In the Arab world the State Department has been sending rappers since 2005 to, as Hilary Clinton recently made clear, “rebuild the image” of the United States. It is as if to say that we hope the lyrical bombs we drop on you will somehow make up for the very literal ones that, by the way, are still coming. But as many will remember, this is part of a legacy of sending Black emissaries overseas to convince others of “a sense of shared suffering, as well as the conviction that equality could be gained under the American political system” that began in the 1950s with jazz musicians. And today, from the U.S. to Syria people are looking for “pro-stability rappers” who will help make capitulation to the West “cool.” Today’s “hip-hop envoys” are, in the words – again – of Hilary Clinton, engaged in a “complex game of ‘multidimensional chess’” which is, in part, meant to challenge the potential support given by hip-hop to revolutionary movements. So artists we never hear on radio or see on television, and even those who are somewhat progressive, are sent to promote a version of this country that simply does not exist. Shared suffering perhaps, but by no means any “equality under an American political system.”

And back here at home, what does an empire do when it clearly has no clothes? It invents them, slaps a cool label on them and tries to sell them as proof of empire being ok. We were impressed a few weeks back when an anonymous super-sister called our former rap mogul, now just regular mogul, Russell Simmons as being part of the problem while he spoke on behalf of the 99% at Occupy Wall Street. As we said then she was right so it was of no surprise to see him hugged up last week to super rapper and businessman Jay-Z sporting his new Occupy All Streets tee-shirt. It was a brief but note-worthy attempt at commercializing an anti-commercial gathering. But within 48 hours Jay-Z’s Rocafella clothing line took down the shirt from its website and apparently got the message that this time the emperor’s clothes would have to stay off, at least for now.

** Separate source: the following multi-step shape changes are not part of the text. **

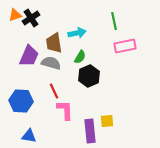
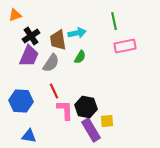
black cross: moved 18 px down
brown trapezoid: moved 4 px right, 3 px up
gray semicircle: rotated 108 degrees clockwise
black hexagon: moved 3 px left, 31 px down; rotated 25 degrees counterclockwise
purple rectangle: moved 1 px right, 1 px up; rotated 25 degrees counterclockwise
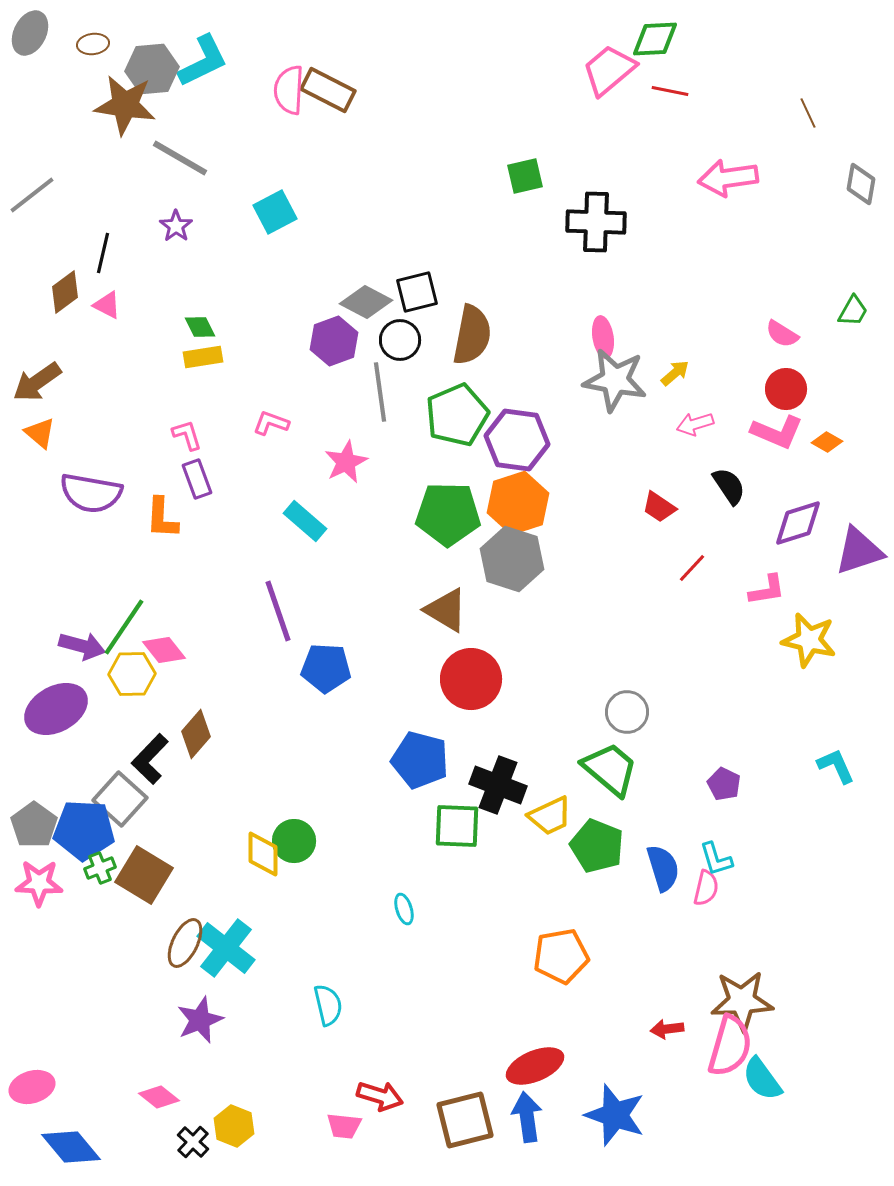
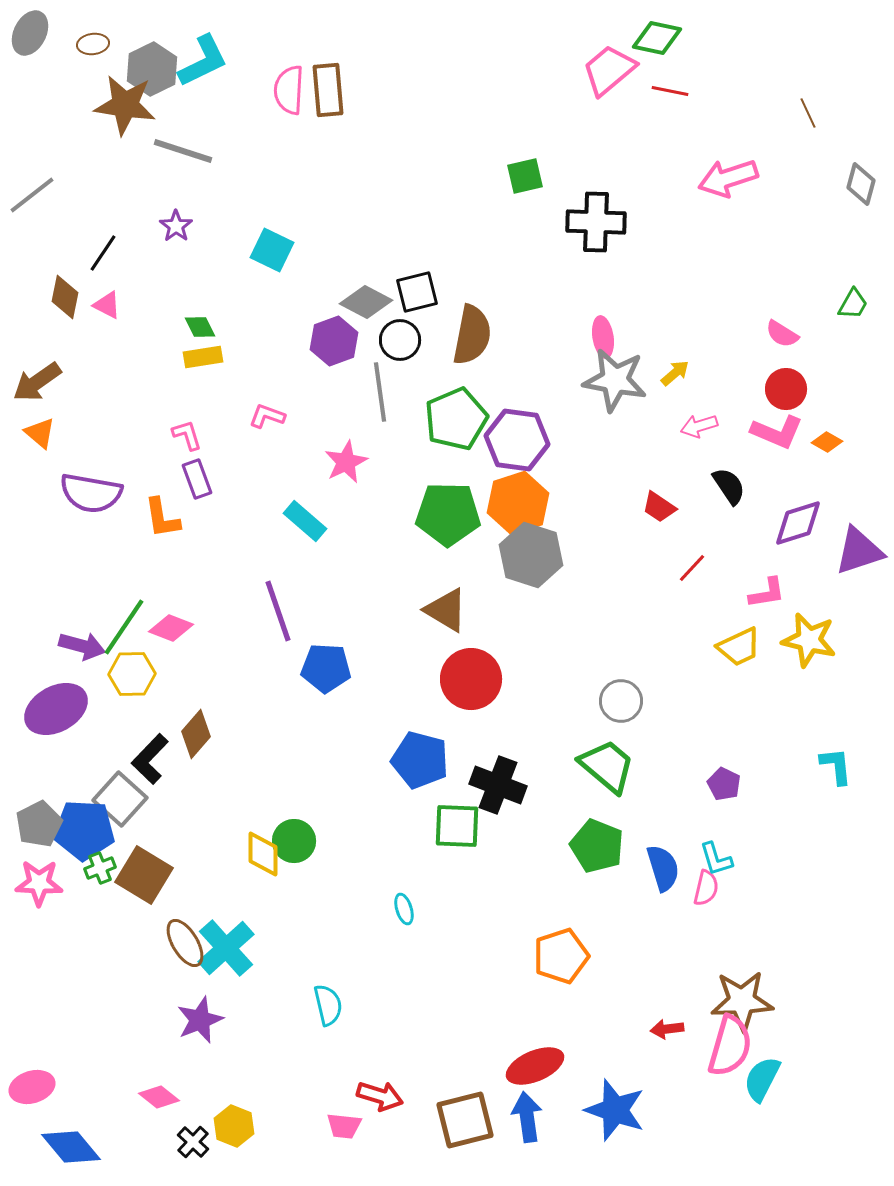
green diamond at (655, 39): moved 2 px right, 1 px up; rotated 15 degrees clockwise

But all of these attempts speak mostly to the extent to which hip-hop and all of us are disorganized. Artists need to eat and live but also need to check and be checked on who is sponsoring them. No one can claim to be representing anything when appointed as a representative by someone else, especially when that someone else is an enemy. Hilary Clinton can only claim that “hip-hop is America” without the more appropriate Malcolm X-like amendment that, “hip-hop is a response to the victimization by America,” because no organized body can stand up and demonstrate her fraudulence. Similarly, it should not take a loose confederacy of Twitter-ites to stop Russell Simmons and Jay-Z from even attempting to embarrass us with such a typical corporatist move. So while we know that hip-hop has long-been used to sell anything from products to myths of Black and Brown “success” we must again acknowledge that there seems to have been a devolution in preparing for worse forms of political abuse.

In the end sponsorship matters. The sponsor is as important as the message itself. And when that sponsor is the State Department or major corporations the message nearly loses all other relevance. And in this case it becomes again a situation where hip-hop is turned against itself and indeed the world.